Come Feb. 14 the bars on Capt. Rob Jackson’s uniform will be replaced with a few shining stars as the veteran law man officially takes the helm of the Turlock Police Department.
Jackson, who has served with the Turlock Police Department since 2007, was appointed Tuesday to fill the vacant chief of police position after several rounds of interviews. His swearing in ceremony is set for Feb. 14.
The chief of police position has been held by interim chief Dave Young since July of last year when former chief Gary Hampton took a position with the Tracy Police Department. The City Council hired recruitment firm Teri Black and Co. at a cost of $25,000 to conduct the search for candidates.
“We had an outstanding field of candidates,” said City Manager Roy Wasden. “Rob Jackson did fabulous through the process and has a clear vision for the department. Clearly, the cream came to the top.”
Jackson has had a career in law enforcement that has spanned 28 years and was a choice that opened up to him at a young age.
“It was an aptitude test taken in eighth grade that said I should become either a police officer or a park ranger that got me thinking about law enforcement,” Jackson said.
At the age of 15 Jackson was volunteering as a student aid at the Ceres Police Department and soon became a police explorer with the agency.
“It was a great experience and just felt right for me,” Jackson said.
In 1988 he graduated from Modesto Junior College’s police academy and was hired on with the Stanislaus County Sheriff’s Department. At the sheriff’s department, Jackson served in multiple special assignments and rose through the ranks, which all culminated with his assignment as the police chief for Waterford.
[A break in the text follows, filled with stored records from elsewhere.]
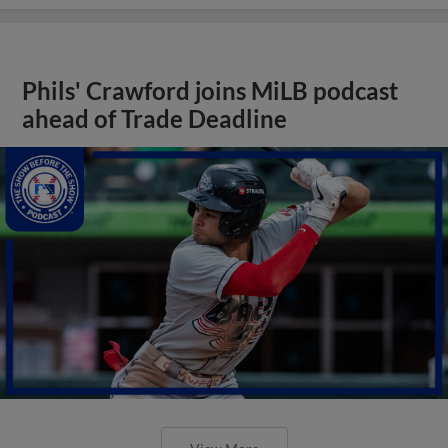
Phils' Crawford joins MiLB podcast
ahead of Trade Deadline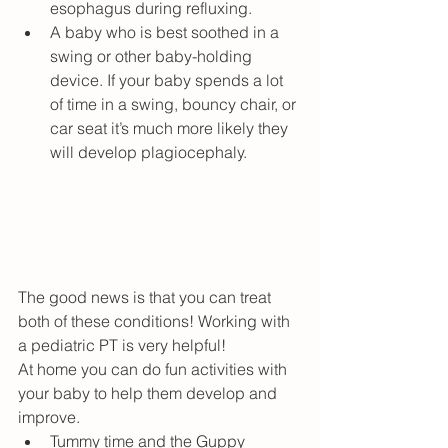
esophagus during refluxing.
A baby who is best soothed in a 
swing or other baby-holding 
device. If your baby spends a lot 
of time in a swing, bouncy chair, or 
car seat it’s much more likely they 
will develop plagiocephaly.
The good news is that you can treat 
both of these conditions! Working with 
a pediatric PT is very helpful!
At home you can do fun activities with 
your baby to help them develop and 
improve.
Tummy time
 and 
the Guppy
In November 2007, Jackson joined the Turlock Police Department, where he commanded both field and special operations divisions at various times.
He obtained a Bachelor of Science degree in Occupational Studies and a Master of Science degree in Emergency Resource Administration from California State University, Long Beach. He also holds a management certification through the California Commission on Peace Officer Standards and Training and an executive certificate in leadership from Cornell University.
Jackson said one of his top priorities as chief will be to continue the high professional standards that have contributed to lowering major crime in Turlock by 20 percent over the last few years. He also plans on building communication between the department and the community it serves.
“I learned during my time in Waterford how important it is to be available to the community and I plan on being as accessible as I can be to the community,” Jackson said.
Jackson will become Turlock’s 19th chief of police since the city incorporated in 1908.
The city will host a reception for Jackson at 6 p.m. Feb. 14 at City Hall at 156 S. Broadway and will be followed by his swearing in ceremony. All community members are invited to attend the event.